Le poids économique de la diaspora africaine‎ en Europe.

31/12/2017

La diaspora africaine, une des clefs du développement ?

Les entrepreneurs africains de la diaspora seraient-ils les derniers à succomber à l’attractivité de l’Afrique? C’est en tout cas ce que révélaient les investigations de Knowdys intelligence économique auprès de 56 entrepreneurs africains basés à Paris, Londres et New-York. Opérant dans un milieu européen ou américain plus transparent, les entrepreneurs de la diaspora estimaient, à juste titre que les risques, les obstacles, les coûts de transaction et la longueur des procédures, sont trop importants pour investir dans leur pays d’origine. Entre aux autres griefs, ils regrettaient – soulignaient les enquêteurs de Knowdys – que le commerce transfrontalier soit encore relativement compliqué.

 

La diaspora africaine, puissance économique?

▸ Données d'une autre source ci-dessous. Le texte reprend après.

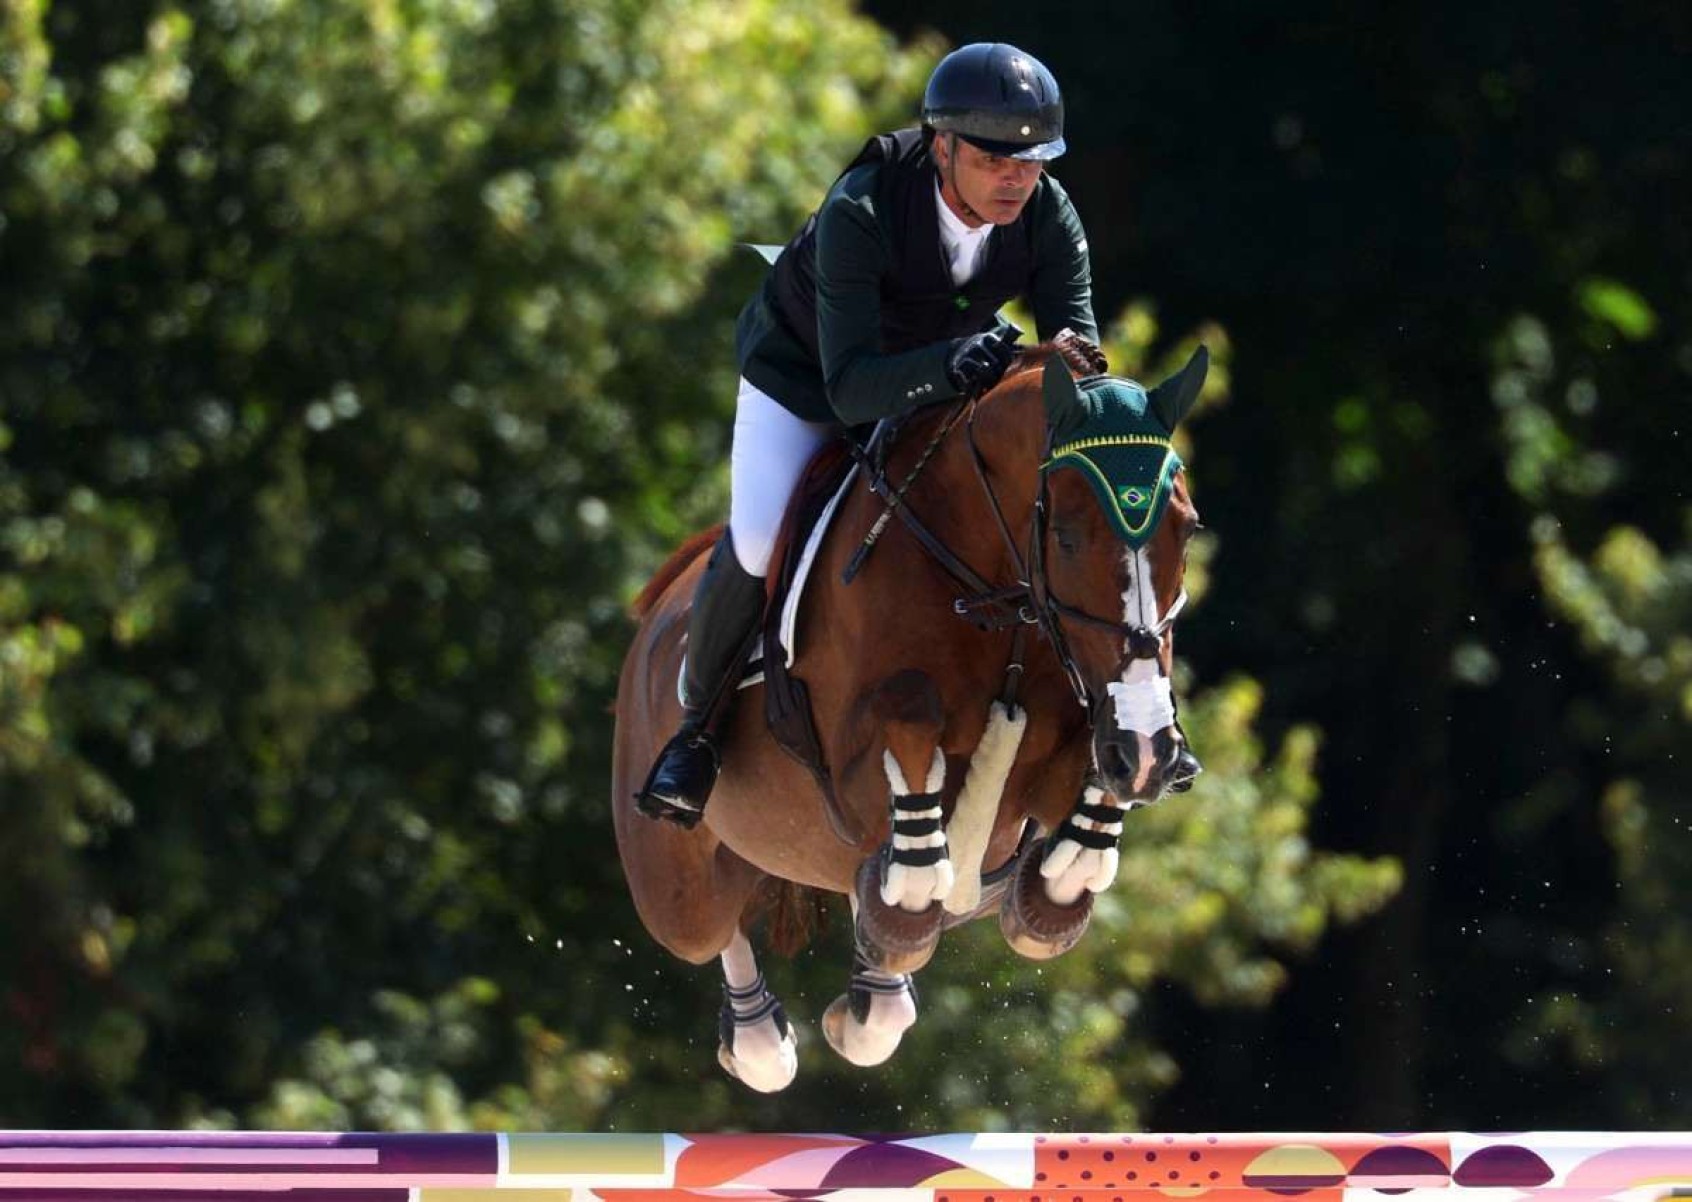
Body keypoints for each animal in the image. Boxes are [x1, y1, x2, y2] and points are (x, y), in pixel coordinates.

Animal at [615, 345, 1211, 1090]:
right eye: (1068, 537)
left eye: (1187, 528)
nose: (1150, 749)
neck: (994, 595)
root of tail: (663, 604)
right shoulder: (850, 775)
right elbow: (910, 737)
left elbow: (1073, 837)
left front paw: (1061, 873)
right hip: (676, 893)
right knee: (717, 928)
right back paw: (762, 1038)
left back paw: (872, 990)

Néanmoins, les transferts de fonds vers l’Afrique sont en augmentation constante bien que les tarifs des sociétés de messagerie financière restent élevés. En 2014, près de 120 millions d’Africains ont reçu 60 milliards de dollars envoyés par 30 millions d’Africains de la diaspora. Ce montant est supérieur à l’aide publique au développement (56 milliards de dollars en 2014) et aux investissements directs étrangers (50 milliards de dollars). Mais les fonds envoyés par les Africains sont le plus souvent destinés à régler des problèmes d’ordre social (soins de santé, frais scolaires, logement, etc.) plutôt qu’à dynamiser le maillage économique des pays.

En 10 ans, le nombre de personnes résidant en-dehors de leur pays a augmenté de 28%. Dans le même temps, les montants des transferts de fonds de ces expatriés vers leur pays d’origine ont bondi de 51% −passant de 296 milliards de dollars en 2007 à 445 milliards en 2016−, soit une hausse moyenne annuelle de 4,2%. Parmi ces 445 milliards de dollars, 13% ont été envoyés à destination de l’Afrique. Voilà quelques-unes des tendances qui ressortent du rapport publié par le Fonds International de Développement Agricole (Fida).

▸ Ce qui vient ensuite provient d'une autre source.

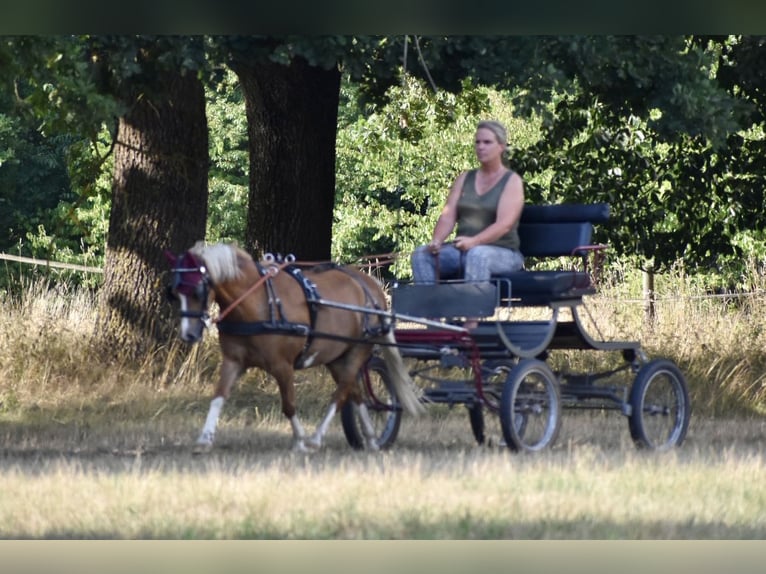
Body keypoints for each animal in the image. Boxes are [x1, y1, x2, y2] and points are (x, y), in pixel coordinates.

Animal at [165, 241, 423, 452]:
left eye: (197, 290)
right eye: (174, 292)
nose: (188, 334)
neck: (259, 301)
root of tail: (371, 284)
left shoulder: (283, 365)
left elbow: (289, 405)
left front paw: (299, 441)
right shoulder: (233, 361)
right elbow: (218, 396)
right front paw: (204, 439)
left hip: (358, 350)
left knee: (341, 394)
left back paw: (316, 439)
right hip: (337, 357)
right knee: (356, 392)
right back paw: (371, 438)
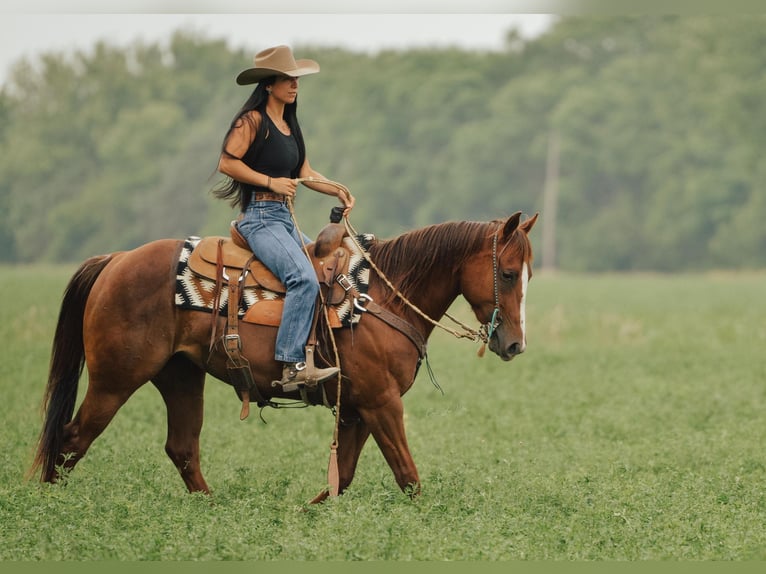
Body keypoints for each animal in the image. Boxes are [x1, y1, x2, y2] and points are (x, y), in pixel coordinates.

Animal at [30, 210, 540, 504]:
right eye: (509, 273)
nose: (515, 344)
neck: (381, 296)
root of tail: (115, 260)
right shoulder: (382, 403)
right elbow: (407, 476)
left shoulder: (357, 408)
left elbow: (343, 476)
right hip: (115, 379)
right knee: (72, 439)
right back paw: (48, 510)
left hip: (180, 376)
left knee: (181, 448)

L’Afrique a reçu 60,5 milliards de dollars en 2016 de la part de la part de ses ressortissants établis à l’étranger, contre 44,3 milliards en 2007, soit une hausse de 36%, selon le Fida. Un chiffre qui varie un peu de celui de la Bad qui estime, elle, que le total de l’argent envoyé vers l’Afrique s’élève à un peu plus de 65 milliards en 2016. Si cette évolution peut paraître importante, elle reste néanmoins faible en comparaison de la zone Asie-Pacifique où ces sommes ont grimpé de 87% sur la même période.

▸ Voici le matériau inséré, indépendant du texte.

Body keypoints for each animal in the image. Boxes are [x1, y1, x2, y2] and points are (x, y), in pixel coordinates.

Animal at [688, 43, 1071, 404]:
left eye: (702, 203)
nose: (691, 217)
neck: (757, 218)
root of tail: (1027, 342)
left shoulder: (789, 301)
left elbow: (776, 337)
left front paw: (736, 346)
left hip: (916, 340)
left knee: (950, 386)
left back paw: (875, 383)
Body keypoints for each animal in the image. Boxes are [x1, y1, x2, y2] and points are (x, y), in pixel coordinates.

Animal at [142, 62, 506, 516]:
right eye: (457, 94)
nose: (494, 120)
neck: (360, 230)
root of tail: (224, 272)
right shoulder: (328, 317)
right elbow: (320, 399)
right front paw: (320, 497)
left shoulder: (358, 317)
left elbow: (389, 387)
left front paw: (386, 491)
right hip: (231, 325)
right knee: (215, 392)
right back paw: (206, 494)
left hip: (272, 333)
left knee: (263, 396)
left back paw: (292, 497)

Le continent est troisième en terme de montant reçu, derrière l’Asie-Pacifique donc, mais aussi l’Amérique latine. En revanche, il y a en Afrique pas loin de deux fois plus de bénéficiaires de ces transferts — pour des montants unitaires plus petits — qu’en Amérique latine. Les régions du continent recevant le plus d’argent sont l’Afrique du Nord et l’Afrique de l’Ouest.

 

Cinq pays captent 80% de l'argent.

Cinq pays africains captent 80% du total des transferts. En tête, sans surprise, le Nigeria et ses 180 millions d’habitants ont reçu 19 milliards de dollars en 2016, suivi de l’Égypte avec 16,6 milliards et du Maroc avec 7 milliards. Le Ghana et l’Algérie ferment ce peloton de tête avec 2 milliards de dollars chacun reçus en 2016.

Plus de la moitié de l’argent perçu sur le continent par les familles de migrants est destinée à la satisfaction des besoins primaires tels que l’alimentation, le logement ou l’habillement, d’après le Fida.

 

La diaspora africaine, une puissance démographique?

Avec 112.65 millions de personnes en Amérique latine, 39.16 millions de personnes en Amérique du Nord, 13.56 millions aux Caraïbes et 3.51 millions en Europe, la diaspora africaine est considérée comme la sixième région d’Afrique. Cette diaspora africaine contribue aussi largement aux débats politiques et aux activités philanthropiques de leur continent d’origine.